Abstract: Artificial Intelligence is already helping many businesses become more competitive, but how do you move machine learning (ML) models efficiently from research to production? We believe it is imperative to plan for production from day one—both by using a discipline process and by choosing the right tools. Fortunately, we don’t have to build from scratch, as Machine Learning Engineers we can adapt many of the best practices from the DevOps playbook and apply them to the ML workflow.

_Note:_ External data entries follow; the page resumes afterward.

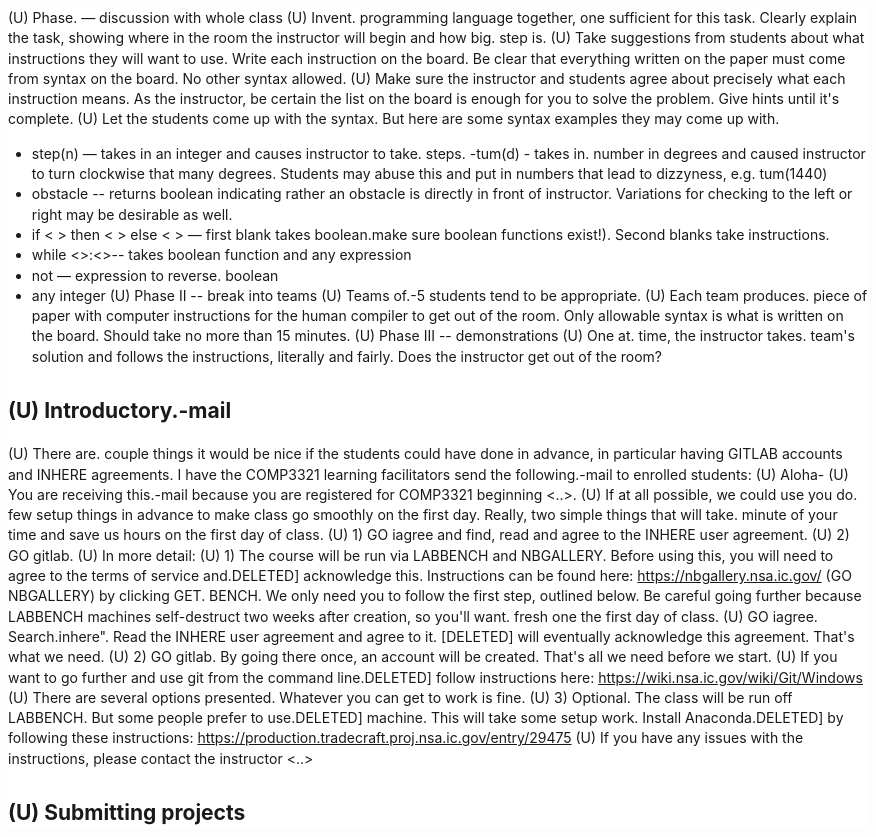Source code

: (U) Phase. — discussion with whole class
(U) Invent. programming language together, one sufficient for this task. Clearly explain the task, showing where in the room the instructor will begin and how big. step is.
(U) Take suggestions from students about what instructions they will want to use. Write each instruction on the board. Be clear that everything written on the paper must come from syntax on the board. No other syntax allowed.
(U) Make sure the instructor and students agree about precisely what each instruction means. As the instructor, be certain the list on the board is enough for you to solve the problem. Give hints until it's complete.
(U) Let the students come up with the syntax. But here are some syntax examples they may come up with.
- step(n) — takes in an integer and causes instructor to take. steps.
-tum(d) - takes in. number in degrees and caused instructor to turn clockwise that many degrees. Students may abuse this and put in numbers that lead to dizzyness, e.g. tum(1440)
- obstacle -- returns boolean indicating rather an obstacle is directly in front of instructor. Variations for checking to the left or right may be desirable as well.
- if < > then < > else < > — first blank takes boolean.make sure boolean functions exist!). Second blanks take instructions.
- while <>:<>-- takes boolean function and any expression
- not — expression to reverse. boolean
- any integer
(U) Phase II -- break into teams
(U) Teams of.-5 students tend to be appropriate.
(U) Each team produces. piece of paper with computer instructions for the human compiler to get out of the room. Only allowable syntax is what is
written on the board. Should take no more than 15 minutes.
(U) Phase III -- demonstrations
(U) One at. time, the instructor takes. team's solution and follows the instructions, literally and fairly. Does the instructor get out of the room?
## (U) Introductory.-mail
(U) There are. couple things it would be nice if the students could have done in advance, in particular having GITLAB accounts and INHERE agreements. I have the COMP3321 learning facilitators send the following.-mail to enrolled students:
(U) Aloha-
(U) You are receiving this.-mail because you are registered for COMP3321 beginning <..>.
(U) If at all possible, we could use you do. few setup things in advance to make class go smoothly on the first day. Really, two simple things that will take. minute of your time and save us hours on the first day of class.
(U) 1) GO iagree and find, read and agree to the INHERE user agreement.
(U) 2) GO gitlab.
(U) In more detail:
(U) 1) The course will be run via LABBENCH and NBGALLERY. Before using this, you will need to agree to the terms of service and.DELETED] acknowledge this. Instructions can be found here: https://nbgallery.nsa.ic.gov/ (GO NBGALLERY) by clicking GET. BENCH. We only need you to follow the first step, outlined below. Be careful going further because LABBENCH machines self-destruct two weeks after creation, so you'll want. fresh one the first day of class.
(U) GO iagree. Search.inhere". Read the INHERE user agreement and agree to it. [DELETED] will eventually acknowledge this agreement. That's what we need.
(U) 2) GO gitlab. By going there once, an account will be created. That's all we need before we start.
(U) If you want to go further and use git from the command line.DELETED] follow instructions here: https://wiki.nsa.ic.gov/wiki/Git/Windows
(U) There are several options presented. Whatever you can get to work is fine.
(U) 3) Optional. The class will be run off LABBENCH. But some people prefer to use.DELETED] machine. This will take some setup work. Install Anaconda.DELETED] by following these instructions: https://production.tradecraft.proj.nsa.ic.gov/entry/29475
(U) If you have any issues with the instructions, please contact the instructor <..>
## (U) Submitting projects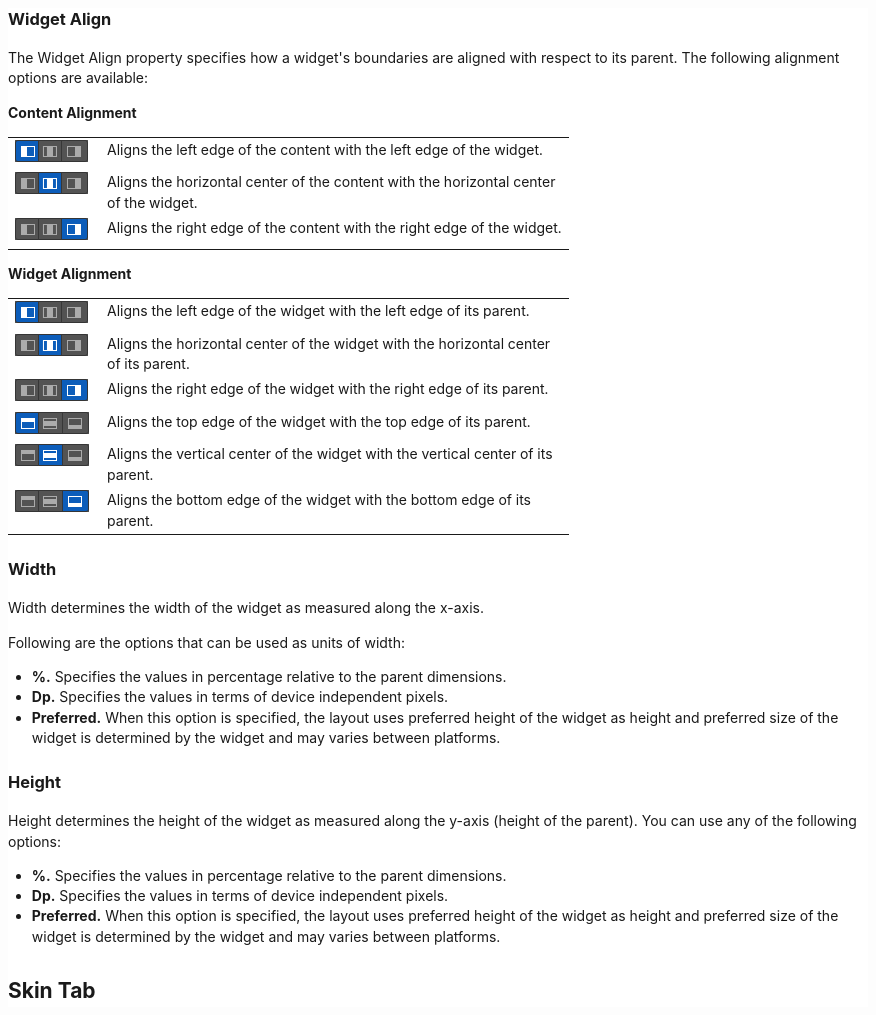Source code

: ### Widget Align

The Widget Align property specifies how a widget's boundaries are aligned with respect to its parent. The following alignment options are available:

**Content Alignment**

<table style="margin-left: 0;margin-right: auto;"><colgroup><col style="width: 69pt;"> <col style="width: 352pt;"></colgroup><tbody><tr><td><img src="Resources/Images/WatchHorizAlignmentLeft.png"></td><td>Aligns the left edge of the content with the left edge of the widget.</td></tr><tr><td><img src="Resources/Images/WatchHorizAlignmentCenter.png"></td><td>Aligns the horizontal center of the content with the horizontal center of the widget.</td></tr><tr><td><img src="Resources/Images/WatchHorizAlignmentRight.png"></td><td>Aligns the right edge of the content with the right edge of the widget.</td></tr></tbody></table>

**Widget Alignment**

<table style="margin-left: 0;margin-right: auto;"><colgroup><col style="width: 69pt;"> <col style="width: 352pt;"></colgroup><tbody><tr><td><img src="Resources/Images/WatchHorizAlignmentLeft.png"></td><td>Aligns the left edge of the widget with the left edge of its parent.</td></tr><tr><td><img src="Resources/Images/WatchHorizAlignmentCenter.png"></td><td>Aligns the horizontal center of the widget with the horizontal center of its parent.</td></tr><tr><td><img src="Resources/Images/WatchHorizAlignmentRight.png"></td><td>Aligns the right edge of the widget with the right edge of its parent.</td></tr><tr><td><img src="Resources/Images/WatchVertAlignmentTop.png"></td><td>Aligns the top edge of the widget with the top edge of its parent.</td></tr><tr><td><img src="Resources/Images/WatchVertAlignmentCenter.png"></td><td>Aligns the vertical center of the widget with the vertical center of its parent.</td></tr><tr><td><img src="Resources/Images/WatchVertAlignmentBottom.png"></td><td>Aligns the bottom edge of the widget with the bottom edge of its parent.</td></tr></tbody></table>

### Width

Width determines the width of the widget as measured along the x-axis.

Following are the options that can be used as units of width:

*   **%.** Specifies the values in percentage relative to the parent dimensions.
*   **Dp.** Specifies the values in terms of device independent pixels.
*   **Preferred.** When this option is specified, the layout uses preferred height of the widget as height and preferred size of the widget is determined by the widget and may varies between platforms.

### Height

Height determines the height of the widget as measured along the y-axis (height of the parent). You can use any of the following options:

*   **%.** Specifies the values in percentage relative to the parent dimensions.
*   **Dp.** Specifies the values in terms of device independent pixels.
*   **Preferred.** When this option is specified, the layout uses preferred height of the widget as height and preferred size of the widget is determined by the widget and may varies between platforms.

Skin Tab
--------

In this session, we explain some of the ML development best practices we have developed from working in the trenches. The core of our approach comes down to a philosophy of engineering discipline around “being the Navy, and not pirates.” Wherever possible, we explain how to reduce the incidental complexity in ML development by using appropriate tooling and process. We deep dive into certain best practices like using Docker on day one, continuous integration for ML, experiment tracking using MLFlow, and experimenting at scale in the cloud.
* Background (10 mins)
* Key Lessons
** Use Docker on Day One (25 min)
** Use a Structured ML Software Workflow (25 min)
** Downstream Containerization Benefits (15 min)
* Conclusion / Q&A (15 min)
Bio: Alexander Ng is a Senior Data Engineer at Manifold, an artificial intelligence engineering services firm with offices in Boston and Silicon Valley. Prior to Manifold, Alex served as both a Sales Engineering Tech Lead and a DevOps Tech Lead for Kyruus, a startup that built SaaS products for enterprise healthcare organizations. Alex got his start as a Software Systems Engineer at the MITRE Corporation and the Naval Undersea Warfare Center in Newport, RI. His recent projects at the intersection of systems and machine learning continue to combine a deep understanding of the entire development lifecycle with cutting-edge tools and techniques. Alex earned his Bachelor of Science degree in Electrical Engineering from Boston University, and is an AWS Certified Solutions Architect.